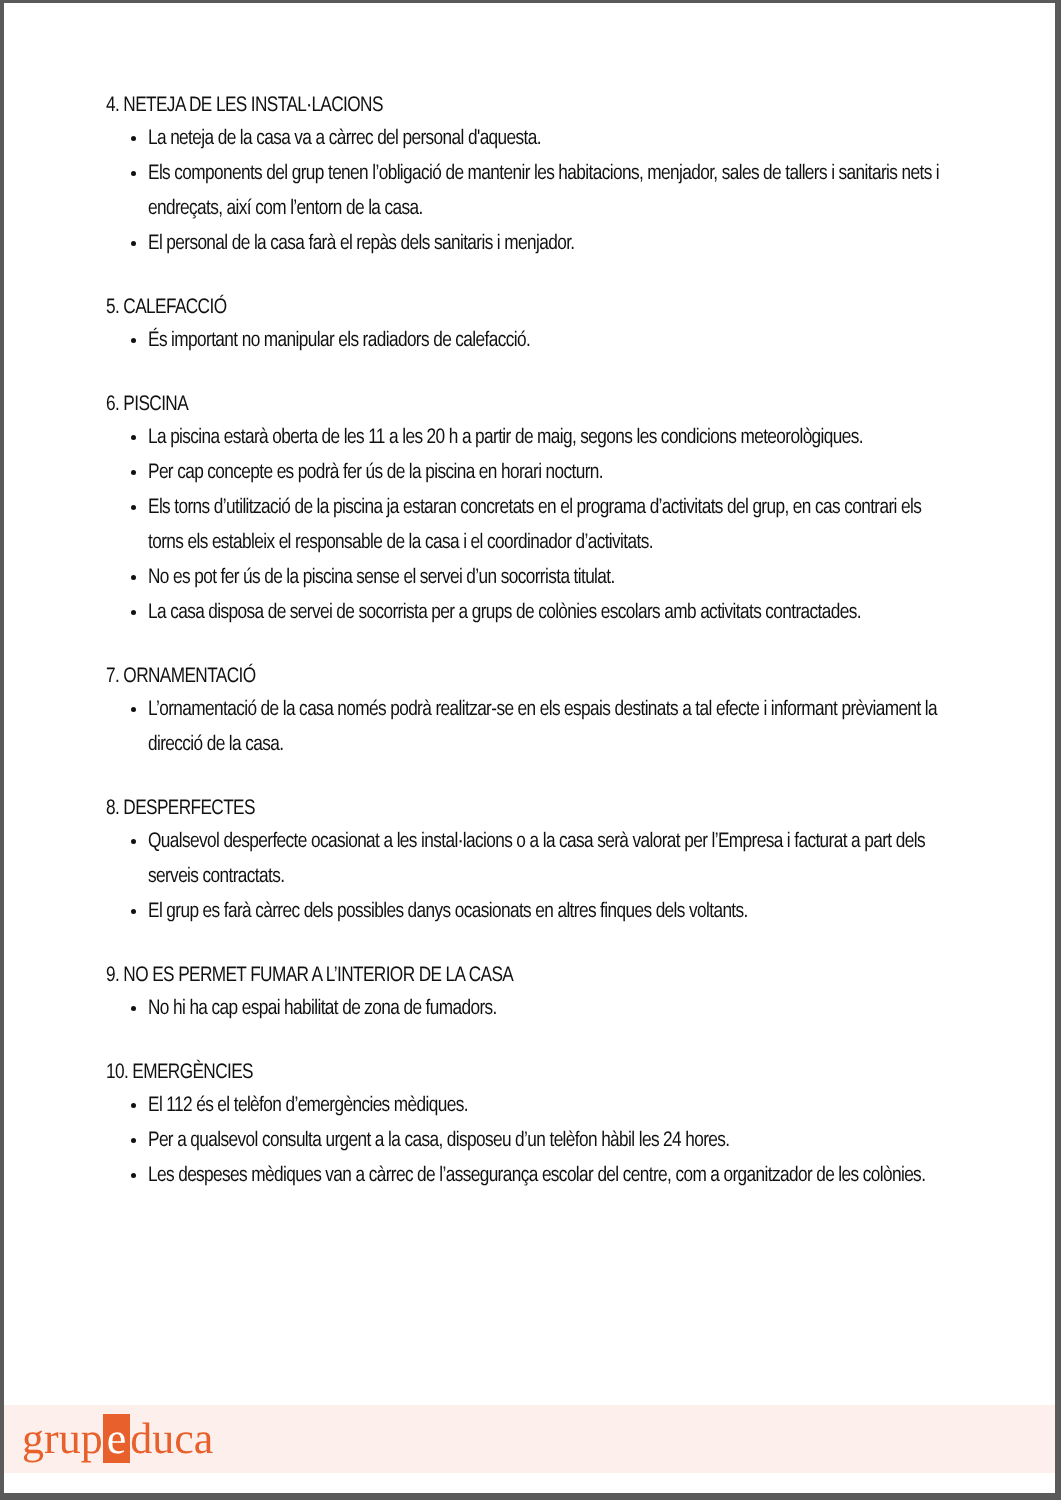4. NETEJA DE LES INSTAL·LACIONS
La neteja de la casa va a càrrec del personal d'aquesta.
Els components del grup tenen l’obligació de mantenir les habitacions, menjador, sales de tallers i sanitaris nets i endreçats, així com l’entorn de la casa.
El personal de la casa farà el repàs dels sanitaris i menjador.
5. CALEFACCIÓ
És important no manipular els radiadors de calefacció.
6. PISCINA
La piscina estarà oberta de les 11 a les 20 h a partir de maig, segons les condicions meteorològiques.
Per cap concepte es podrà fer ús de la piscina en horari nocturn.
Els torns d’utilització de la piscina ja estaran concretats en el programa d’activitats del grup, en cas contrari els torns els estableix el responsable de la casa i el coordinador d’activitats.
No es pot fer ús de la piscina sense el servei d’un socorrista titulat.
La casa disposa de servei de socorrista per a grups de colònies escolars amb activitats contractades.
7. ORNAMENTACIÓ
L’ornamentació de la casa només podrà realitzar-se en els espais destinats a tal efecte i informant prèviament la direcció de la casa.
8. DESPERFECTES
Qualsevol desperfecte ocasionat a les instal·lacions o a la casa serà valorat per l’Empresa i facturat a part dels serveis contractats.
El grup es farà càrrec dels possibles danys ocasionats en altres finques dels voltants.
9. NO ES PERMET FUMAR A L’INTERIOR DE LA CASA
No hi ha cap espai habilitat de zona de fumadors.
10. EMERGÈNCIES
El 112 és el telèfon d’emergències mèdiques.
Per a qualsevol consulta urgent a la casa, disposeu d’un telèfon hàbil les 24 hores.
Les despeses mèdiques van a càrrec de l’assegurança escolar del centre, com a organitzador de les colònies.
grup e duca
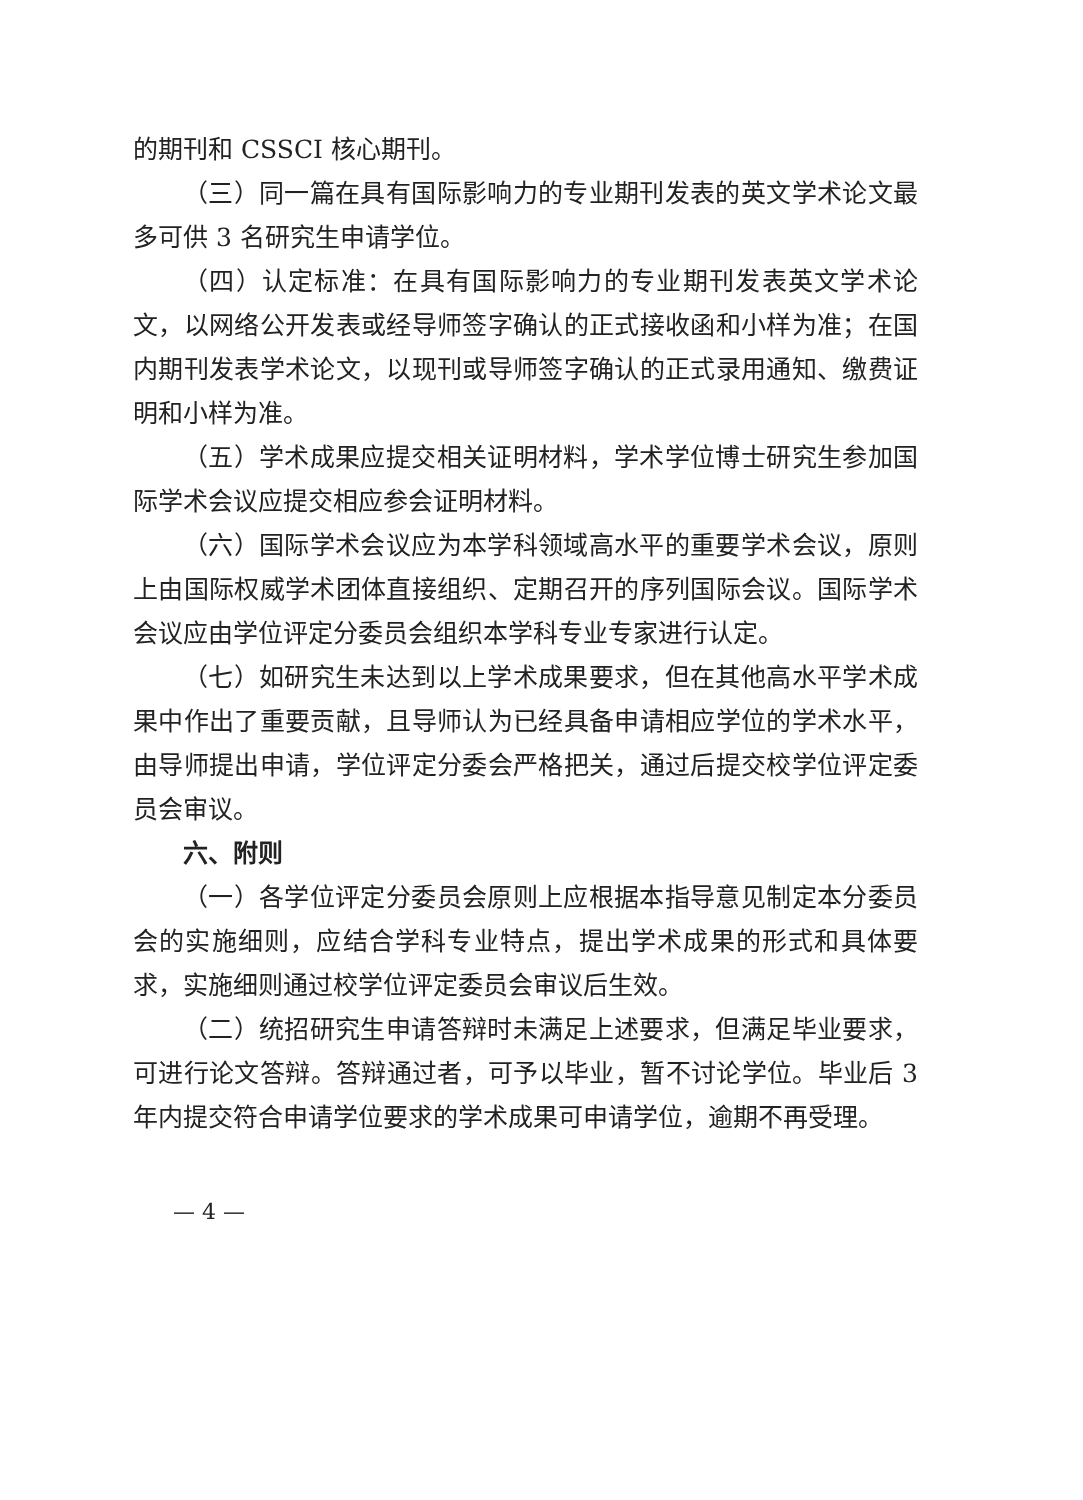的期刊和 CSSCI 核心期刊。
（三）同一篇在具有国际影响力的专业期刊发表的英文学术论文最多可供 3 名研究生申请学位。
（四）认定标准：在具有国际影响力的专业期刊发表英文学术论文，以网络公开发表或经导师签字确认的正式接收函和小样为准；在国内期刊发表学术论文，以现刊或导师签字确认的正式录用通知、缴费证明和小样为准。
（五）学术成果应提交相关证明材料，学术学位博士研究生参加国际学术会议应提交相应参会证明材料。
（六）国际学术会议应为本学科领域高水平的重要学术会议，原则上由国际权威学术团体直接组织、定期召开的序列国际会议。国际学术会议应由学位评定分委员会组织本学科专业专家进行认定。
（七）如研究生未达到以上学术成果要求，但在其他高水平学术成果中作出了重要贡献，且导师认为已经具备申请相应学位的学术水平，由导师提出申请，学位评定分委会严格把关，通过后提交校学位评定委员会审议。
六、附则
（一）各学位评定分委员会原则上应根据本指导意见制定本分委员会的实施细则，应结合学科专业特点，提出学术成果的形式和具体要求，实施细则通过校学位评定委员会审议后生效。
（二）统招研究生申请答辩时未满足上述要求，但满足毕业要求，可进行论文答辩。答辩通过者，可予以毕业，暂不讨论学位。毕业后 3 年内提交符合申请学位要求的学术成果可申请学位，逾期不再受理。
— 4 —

§ **YOUR ASSIGNMENT**: Report each line in the data above that holds the word "personal" by copying it.

§ **EXERCISE RESULT**:
La neteja de la casa va a càrrec del personal d'aquesta.
El personal de la casa farà el repàs dels sanitaris i menjador.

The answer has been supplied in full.